According to the 1996 Law on the Prosecution of Genocide and Crimes against Humanity Committed between 1 October 1990 and 31 December 1994, victims may file a civil suit and claim compensation for physical or moral damage. Within each court of first instance, a specialized chamber is then created to handle these cases. As a result, individuals and the State have been ordered to pay huge sums of money in damages. However, very quickly, the enforcement of these judgments came up against two major obstacles: the insolvency of the convicted and the impossibility for the government to fulfil this colossal obligation whilst also organizing its assistance to the most deprived survivors, in particular through the Genocide Survivors' Assistance Fund.

“A major denial of justice”

Drawing lessons from the specialized chambers, the Gacaca People's Courts Act did not provide for the possibility of a civil action.

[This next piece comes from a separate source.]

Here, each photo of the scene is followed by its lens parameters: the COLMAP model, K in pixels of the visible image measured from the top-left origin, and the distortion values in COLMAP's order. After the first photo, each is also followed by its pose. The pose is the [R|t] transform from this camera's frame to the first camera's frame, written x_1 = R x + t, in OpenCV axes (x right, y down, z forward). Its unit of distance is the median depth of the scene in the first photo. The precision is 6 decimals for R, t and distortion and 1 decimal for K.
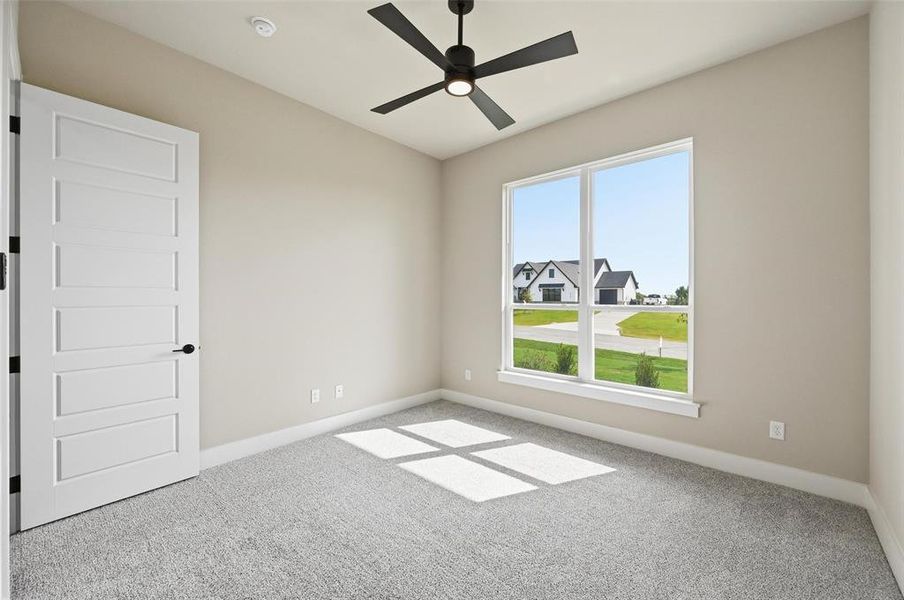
lens RADIAL K [[366.9, 0, 452.0], [0, 366.9, 300.0], [0, 0, 1]] dist [0.001472, 0.000262]
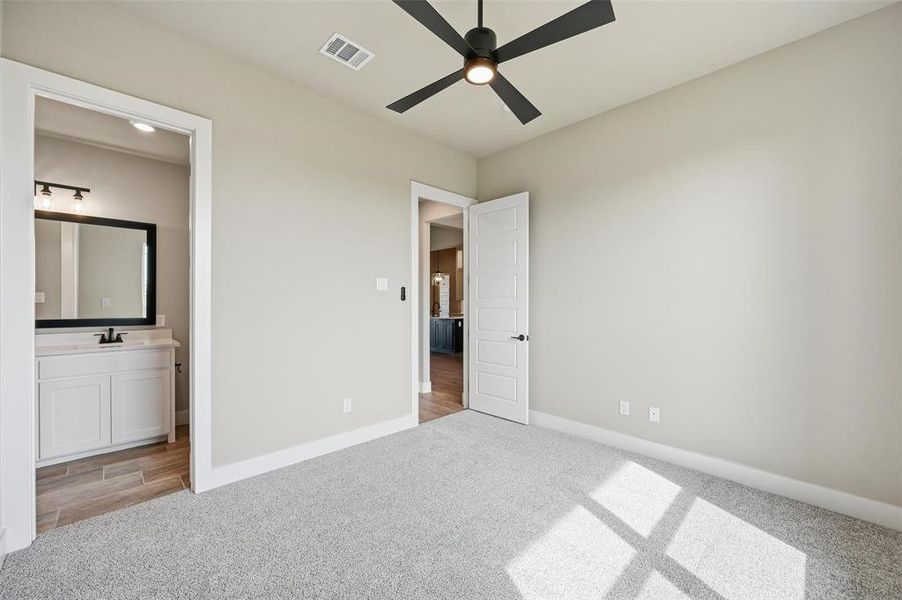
lens RADIAL K [[355.7, 0, 456.9], [0, 355.7, 301.1], [0, 0, 1]] dist [0.002131, 0.000089]
pose [[-0.056582, 0.001414, -0.998397, 0.456080], [-0.010524, 0.999943, 0.002013, -0.010887], [0.998342, 0.010621, -0.056564, 0.489749]]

In these courts, persons convicted of offences against goods and property are simply required to repair or return them. No damages for a woman widowed as a result of the genocide, no damages for an old man made destitute after his children were killed in 1994, no damages for a person disabled for life as a result of wounds inflicted during the massacres.

The same deficiency was also present at the International Criminal Tribunal for Rwanda (ICTR), set up by the United Nations in Tanzania and which closed its work at the end of 2015. Jean-Pierre Duzingizemungu, President of Ibuka, the main organization of genocide survivors, denounced this before the ICTR officials during the 20th commemorations of the genocide in April 2014. "For survivors, reparation means restitution and compensation for moral and material damage, rehabilitation and guarantee of non-repetition," he said. For Naphthal Ahishakiye, Executive Secretary of Ibuka, this legal vacuum at the ICTR and in the Gacaca constitutes, for the survivors, "a major denial of justice". "All in all, it's as if all the judicial bodies didn't want to render us justice," he concluded.

At the end of the Gacaca in 2012, a law was planned on the exercise of claims. Six years later, it is no longer even discussed. Some 69,000 cases out of the 2 million enforceable judgments reportedly issued, are still pending. This is a real headache for the Rwandan Justice Minister who, at the end of January, relaunched for the umpteenth time the campaign to raise awareness on the return of property looted and destroyed during the genocide. Another "hide-and-seek game", says one survivor in Kigali.